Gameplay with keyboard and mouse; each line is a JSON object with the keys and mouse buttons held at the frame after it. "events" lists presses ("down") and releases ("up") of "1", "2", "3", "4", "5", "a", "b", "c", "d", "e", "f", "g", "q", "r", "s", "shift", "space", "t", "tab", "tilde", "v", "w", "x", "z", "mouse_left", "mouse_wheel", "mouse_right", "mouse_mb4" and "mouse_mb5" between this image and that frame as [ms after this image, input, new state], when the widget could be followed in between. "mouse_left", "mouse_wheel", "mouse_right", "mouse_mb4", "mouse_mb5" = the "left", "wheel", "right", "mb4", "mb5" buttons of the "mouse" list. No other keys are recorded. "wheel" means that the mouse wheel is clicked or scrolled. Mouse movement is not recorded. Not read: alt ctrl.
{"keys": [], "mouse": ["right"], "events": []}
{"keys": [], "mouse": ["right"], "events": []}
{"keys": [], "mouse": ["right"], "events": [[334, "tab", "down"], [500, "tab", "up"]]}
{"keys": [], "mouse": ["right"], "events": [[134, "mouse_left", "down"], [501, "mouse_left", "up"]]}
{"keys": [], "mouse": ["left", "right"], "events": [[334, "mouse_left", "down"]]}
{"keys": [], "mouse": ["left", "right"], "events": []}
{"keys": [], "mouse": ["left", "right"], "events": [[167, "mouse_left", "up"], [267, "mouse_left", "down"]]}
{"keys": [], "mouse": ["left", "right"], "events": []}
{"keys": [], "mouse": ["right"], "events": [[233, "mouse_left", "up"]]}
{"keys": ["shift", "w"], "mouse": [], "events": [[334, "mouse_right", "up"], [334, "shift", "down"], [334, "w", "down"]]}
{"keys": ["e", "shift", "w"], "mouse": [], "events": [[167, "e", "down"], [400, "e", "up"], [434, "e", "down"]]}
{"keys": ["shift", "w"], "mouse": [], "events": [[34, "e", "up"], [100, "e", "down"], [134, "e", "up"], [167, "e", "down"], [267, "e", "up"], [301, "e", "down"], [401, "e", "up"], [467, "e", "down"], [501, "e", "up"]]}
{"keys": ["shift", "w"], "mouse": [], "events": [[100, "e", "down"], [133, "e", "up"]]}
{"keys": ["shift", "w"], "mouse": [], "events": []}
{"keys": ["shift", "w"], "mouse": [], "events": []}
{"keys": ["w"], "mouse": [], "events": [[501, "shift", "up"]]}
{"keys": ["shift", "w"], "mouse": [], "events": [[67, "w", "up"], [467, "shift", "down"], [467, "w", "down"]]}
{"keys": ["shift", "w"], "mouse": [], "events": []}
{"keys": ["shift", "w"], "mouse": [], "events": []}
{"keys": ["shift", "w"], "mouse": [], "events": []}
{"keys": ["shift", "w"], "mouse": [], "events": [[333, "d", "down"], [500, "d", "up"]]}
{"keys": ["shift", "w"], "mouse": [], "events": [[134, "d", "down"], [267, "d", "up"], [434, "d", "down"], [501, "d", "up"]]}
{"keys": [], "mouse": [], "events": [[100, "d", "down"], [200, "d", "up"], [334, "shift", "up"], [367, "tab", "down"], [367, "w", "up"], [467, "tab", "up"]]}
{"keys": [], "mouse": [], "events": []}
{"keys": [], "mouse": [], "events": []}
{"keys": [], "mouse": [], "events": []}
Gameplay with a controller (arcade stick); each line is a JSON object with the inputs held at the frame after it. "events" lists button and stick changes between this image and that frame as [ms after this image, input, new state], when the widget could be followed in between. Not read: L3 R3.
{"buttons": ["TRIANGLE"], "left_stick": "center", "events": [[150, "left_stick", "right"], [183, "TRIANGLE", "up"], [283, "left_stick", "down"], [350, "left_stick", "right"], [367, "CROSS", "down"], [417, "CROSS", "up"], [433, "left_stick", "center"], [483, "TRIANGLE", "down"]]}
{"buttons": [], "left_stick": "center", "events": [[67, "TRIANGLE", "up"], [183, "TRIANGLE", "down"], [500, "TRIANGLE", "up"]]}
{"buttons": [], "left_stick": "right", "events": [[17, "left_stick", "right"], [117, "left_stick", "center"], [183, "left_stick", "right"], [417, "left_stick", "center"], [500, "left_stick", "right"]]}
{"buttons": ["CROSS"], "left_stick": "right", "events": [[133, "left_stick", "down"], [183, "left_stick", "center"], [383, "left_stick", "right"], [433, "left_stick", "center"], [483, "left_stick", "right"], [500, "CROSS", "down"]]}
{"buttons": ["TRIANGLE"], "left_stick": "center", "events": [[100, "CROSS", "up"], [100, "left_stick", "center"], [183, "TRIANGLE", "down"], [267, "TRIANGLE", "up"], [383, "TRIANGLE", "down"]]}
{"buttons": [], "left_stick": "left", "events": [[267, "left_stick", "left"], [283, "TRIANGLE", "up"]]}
§
■ **The task**:
Each line above needs to be repeated exactly, with nothing omitted.

■ **Response to this task**:
Gameplay with keyboard and mouse; each line is a JSON object with the keys and mouse buttons held at the frame after it. "events" lists presses ("down") and releases ("up") of "1", "2", "3", "4", "5", "a", "b", "c", "d", "e", "f", "g", "q", "r", "s", "shift", "space", "t", "tab", "tilde", "v", "w", "x", "z", "mouse_left", "mouse_wheel", "mouse_right", "mouse_mb4" and "mouse_mb5" between this image and that frame as [ms after this image, input, new state], when the widget could be followed in between. "mouse_left", "mouse_wheel", "mouse_right", "mouse_mb4", "mouse_mb5" = the "left", "wheel", "right", "mb4", "mb5" buttons of the "mouse" list. No other keys are recorded. "wheel" means that the mouse wheel is clicked or scrolled. Mouse movement is not recorded. Not read: alt ctrl.
{"keys": [], "mouse": ["right"], "events": []}
{"keys": [], "mouse": ["right"], "events": []}
{"keys": [], "mouse": ["right"], "events": [[334, "tab", "down"], [500, "tab", "up"]]}
{"keys": [], "mouse": ["right"], "events": [[134, "mouse_left", "down"], [501, "mouse_left", "up"]]}
{"keys": [], "mouse": ["left", "right"], "events": [[334, "mouse_left", "down"]]}
{"keys": [], "mouse": ["left", "right"], "events": []}
{"keys": [], "mouse": ["left", "right"], "events": [[167, "mouse_left", "up"], [267, "mouse_left", "down"]]}
{"keys": [], "mouse": ["left", "right"], "events": []}
{"keys": [], "mouse": ["right"], "events": [[233, "mouse_left", "up"]]}
{"keys": ["shift", "w"], "mouse": [], "events": [[334, "mouse_right", "up"], [334, "shift", "down"], [334, "w", "down"]]}
{"keys": ["e", "shift", "w"], "mouse": [], "events": [[167, "e", "down"], [400, "e", "up"], [434, "e", "down"]]}
{"keys": ["shift", "w"], "mouse": [], "events": [[34, "e", "up"], [100, "e", "down"], [134, "e", "up"], [167, "e", "down"], [267, "e", "up"], [301, "e", "down"], [401, "e", "up"], [467, "e", "down"], [501, "e", "up"]]}
{"keys": ["shift", "w"], "mouse": [], "events": [[100, "e", "down"], [133, "e", "up"]]}
{"keys": ["shift", "w"], "mouse": [], "events": []}
{"keys": ["shift", "w"], "mouse": [], "events": []}
{"keys": ["w"], "mouse": [], "events": [[501, "shift", "up"]]}
{"keys": ["shift", "w"], "mouse": [], "events": [[67, "w", "up"], [467, "shift", "down"], [467, "w", "down"]]}
{"keys": ["shift", "w"], "mouse": [], "events": []}
{"keys": ["shift", "w"], "mouse": [], "events": []}
{"keys": ["shift", "w"], "mouse": [], "events": []}
{"keys": ["shift", "w"], "mouse": [], "events": [[333, "d", "down"], [500, "d", "up"]]}
{"keys": ["shift", "w"], "mouse": [], "events": [[134, "d", "down"], [267, "d", "up"], [434, "d", "down"], [501, "d", "up"]]}
{"keys": [], "mouse": [], "events": [[100, "d", "down"], [200, "d", "up"], [334, "shift", "up"], [367, "tab", "down"], [367, "w", "up"], [467, "tab", "up"]]}
{"keys": [], "mouse": [], "events": []}
{"keys": [], "mouse": [], "events": []}
{"keys": [], "mouse": [], "events": []}
Gameplay with a controller (arcade stick); each line is a JSON object with the inputs held at the frame after it. "events" lists button and stick changes between this image and that frame as [ms after this image, input, new state], when the widget could be followed in between. Not read: L3 R3.
{"buttons": ["TRIANGLE"], "left_stick": "center", "events": [[150, "left_stick", "right"], [183, "TRIANGLE", "up"], [283, "left_stick", "down"], [350, "left_stick", "right"], [367, "CROSS", "down"], [417, "CROSS", "up"], [433, "left_stick", "center"], [483, "TRIANGLE", "down"]]}
{"buttons": [], "left_stick": "center", "events": [[67, "TRIANGLE", "up"], [183, "TRIANGLE", "down"], [500, "TRIANGLE", "up"]]}
{"buttons": [], "left_stick": "right", "events": [[17, "left_stick", "right"], [117, "left_stick", "center"], [183, "left_stick", "right"], [417, "left_stick", "center"], [500, "left_stick", "right"]]}
{"buttons": ["CROSS"], "left_stick": "right", "events": [[133, "left_stick", "down"], [183, "left_stick", "center"], [383, "left_stick", "right"], [433, "left_stick", "center"], [483, "left_stick", "right"], [500, "CROSS", "down"]]}
{"buttons": ["TRIANGLE"], "left_stick": "center", "events": [[100, "CROSS", "up"], [100, "left_stick", "center"], [183, "TRIANGLE", "down"], [267, "TRIANGLE", "up"], [383, "TRIANGLE", "down"]]}
{"buttons": [], "left_stick": "left", "events": [[267, "left_stick", "left"], [283, "TRIANGLE", "up"]]}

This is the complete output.